After the last revision 16 years ago, China amended the Criminal Procedure Law and highlighted human rights protection, eight years after the principle was explicitly written in the Constitution.
The National People's Congress (NPC), China's parliament, adopted the amendment Wednesday with overwhelming votes at the closing meeting of annual parliamentary session, presided over by NPC Standing Committee Chairman Wu Bangguo.
The phrase of "respecting and protecting human rights" is written in the revised law's first chapter on aim and basic principles.
"The highlight of this revision is to better embody the constitutional principle of respecting and protecting human rights," said Wang Liming, deputy president of Renmin University of China and an NPC deputy.
Personal freedom should be honored as the most essential human right, Wang said.
The revised law stresses protecting suspects and defendants from illegal restriction, detention and arrest, which is an important contribution to protecting personal freedom of every citizen, he said.

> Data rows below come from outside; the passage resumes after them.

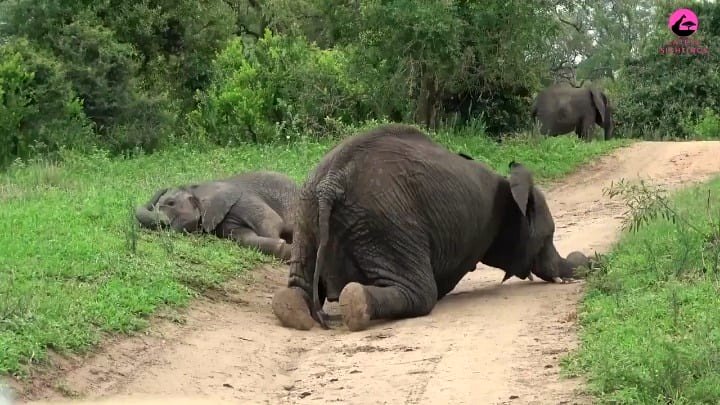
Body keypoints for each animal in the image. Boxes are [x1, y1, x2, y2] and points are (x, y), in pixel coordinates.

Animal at [270, 123, 579, 332]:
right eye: (549, 236)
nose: (582, 263)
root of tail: (331, 183)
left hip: (307, 213)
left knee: (297, 285)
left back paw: (293, 308)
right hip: (387, 224)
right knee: (422, 292)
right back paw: (356, 303)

China's current Criminal Procedure Law was enacted in 1979 and first amended in 1996.
Over the past years, many lawmakers submitted motions and suggestions urging the law's revision, and law enforcement departments also expressed similar opinions.
Since China is in a transition period with prominent incidence of conflicts, problems emerging in judicial practice require the law to be improved, said Prof. Chen Weidong, from the Law School of Renmin University of China, who took part in drafting the amendment.

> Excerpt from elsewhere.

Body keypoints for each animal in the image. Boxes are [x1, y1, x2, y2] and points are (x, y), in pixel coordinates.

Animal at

Several high-profile cases, in which innocent people were convicted of serious crimes, have exposed weakness in law enforcement, especially concerning forced confession.

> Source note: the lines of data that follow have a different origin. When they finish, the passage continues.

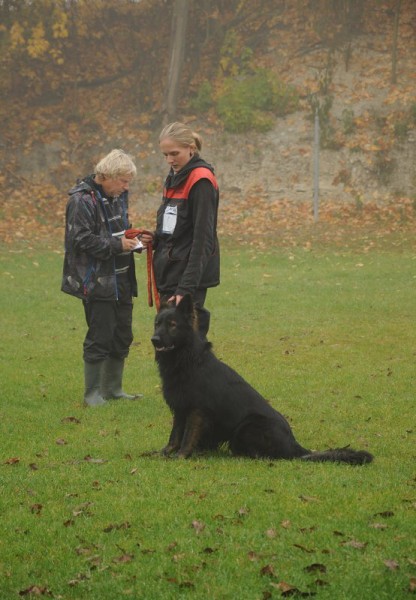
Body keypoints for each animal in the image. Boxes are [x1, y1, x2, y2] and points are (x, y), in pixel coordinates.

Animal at [152, 294, 374, 464]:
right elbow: (175, 435)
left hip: (247, 427)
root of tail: (296, 447)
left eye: (172, 325)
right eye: (157, 324)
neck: (187, 359)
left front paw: (180, 457)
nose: (154, 340)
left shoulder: (197, 411)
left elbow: (188, 437)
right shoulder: (180, 408)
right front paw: (162, 453)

In 2010, the story of Zhao Zuohai, a villager in central Henan Province, roused national sympathy as he had spent ten years in prison for murdering a man who was actually alive.
Zhao was acquitted and released from prison after the supposedly murdered victim showed up alive. That led to the arrest of three former police officers for allegedly torturing Zhao into confessing to a crime that never happened.
In the revised law, it is written that no one would be forced to prove their own guilt, together with provisions on how to rule out illegal evidence.
For the first time, the law makes it clear that confessions extorted through illegal means, such as torture, and witness testimony and depositions of victims obtained illegally, such as by violence or threats, should be excluded during the trials.
Besides articles on illegal evidence, provisions on the procedure of collecting evidence and summoning witnesses to court will also effectively curb torturing practices, Chen said.